Greetings,
I have stumbled upon a problem with SNP discovery process with samtools/bcftools pipeline. We have introduced an N ambigious nucleotide in every position of our reference where at least one of our sample had variant site, so we could mapp also distant species and receive set of SNP for those N positions. Unfortunately we have not found and option to keep ambiguous sites with bcftools view option, only bcftools call option allows to keep such position. With second option there is a serious glitch in the program. Even ratios 1:100 between alternate alleles are considered to be ok and there is no option to filter them out, vcfutills filters out also those N position without any options to keep them. Thank you for your ideas.
Best regards
Jan Roslein
how about calling ALL positions of the ref (don't output only variants ) ?
Thank you for your answer. Unfortunately problem not with output of bcftools vcf format since it does write major, alternate and minor SNP in contrast to reference even if it is N, but heterozygosity is not solved (no likelihood or pVal). GATK's output gives you all positions but when reference == ! 'N' it considers it mistake (authors claim, current version does not support N in reference). I tried bcftools, GATK and freebayes nothing solves the problem...

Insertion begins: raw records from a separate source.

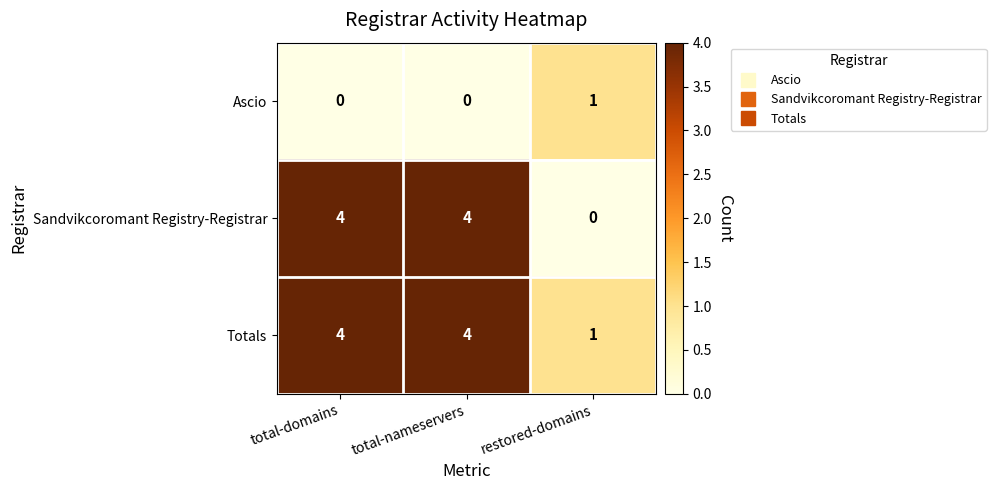

Which series changed the most between total-domains and restored-domains?

Sandvikcoromant Registry-Registrar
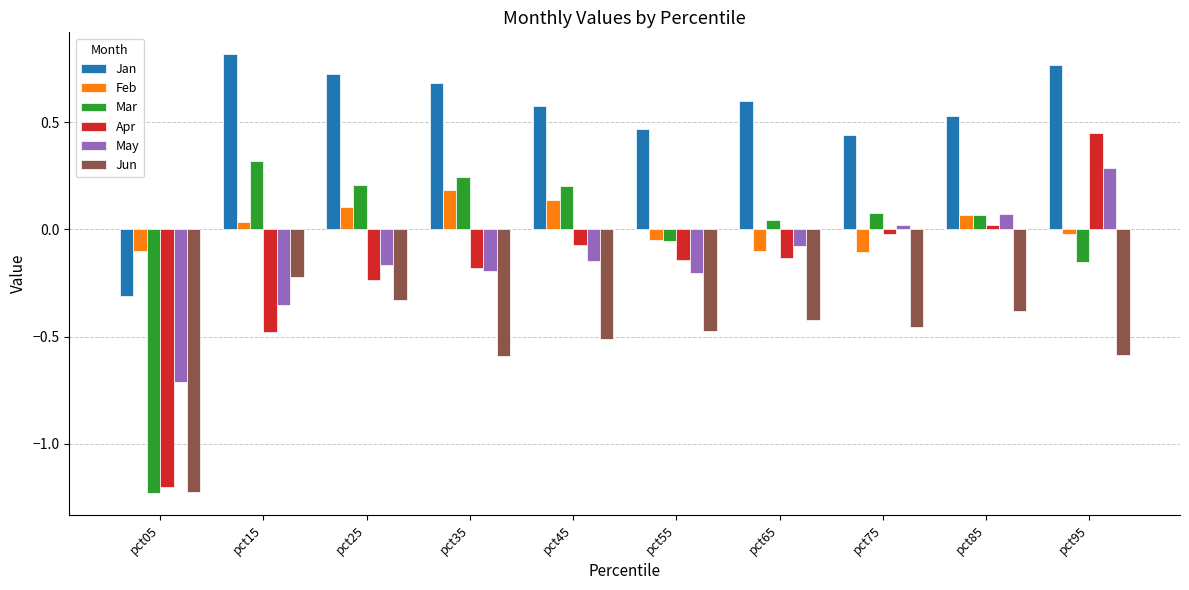

Which category has the lowest value across all series?

pct05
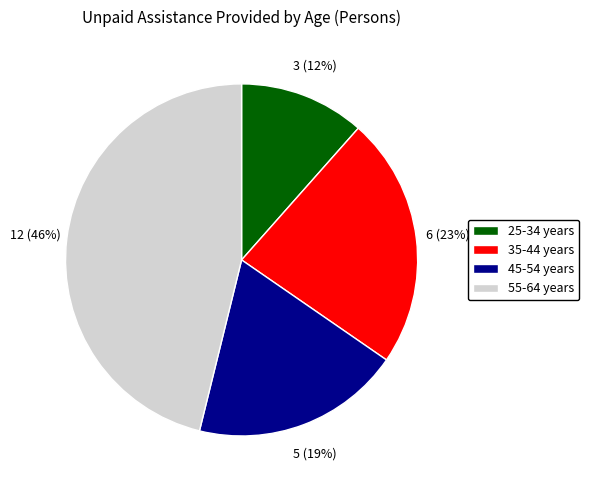

Is there any slice that represents more than half of the pie?

No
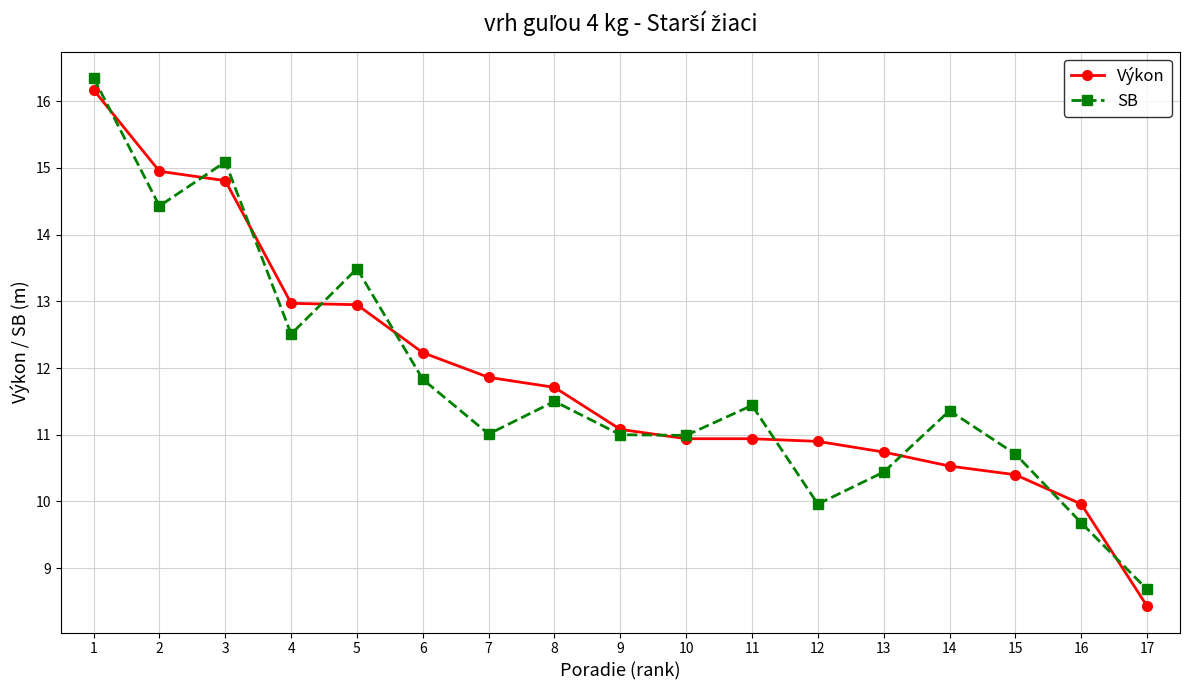

True or false: Výkon and SB intersect in this chart.

True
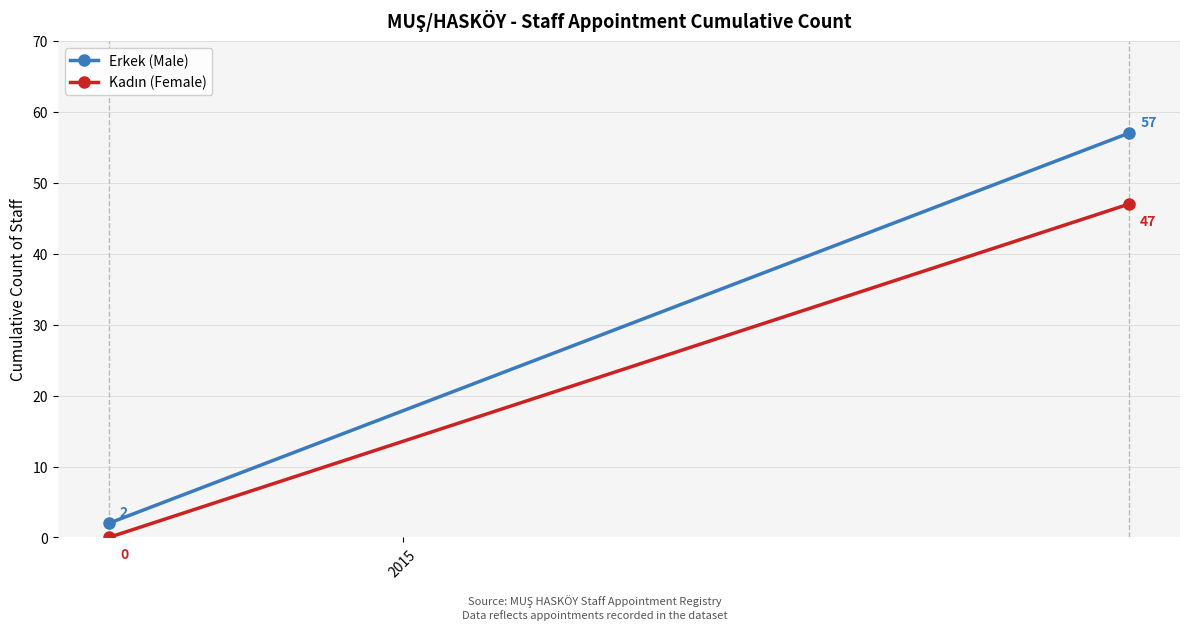

How many lines are shown in the chart?

2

You should try the RTG pipeline, we recently added support for calling at sites where the reference is N (either single positions or longer blocks). We do not compute QUAL or GL in cases where the reference allele is N (since these are not well defined in this case), but do compute GQ to score the likelihood of the call in comparison to the non-N hypotheses considered.
Wouldn't the simplest solution be to map to the raw reference instead of masking it with Ns?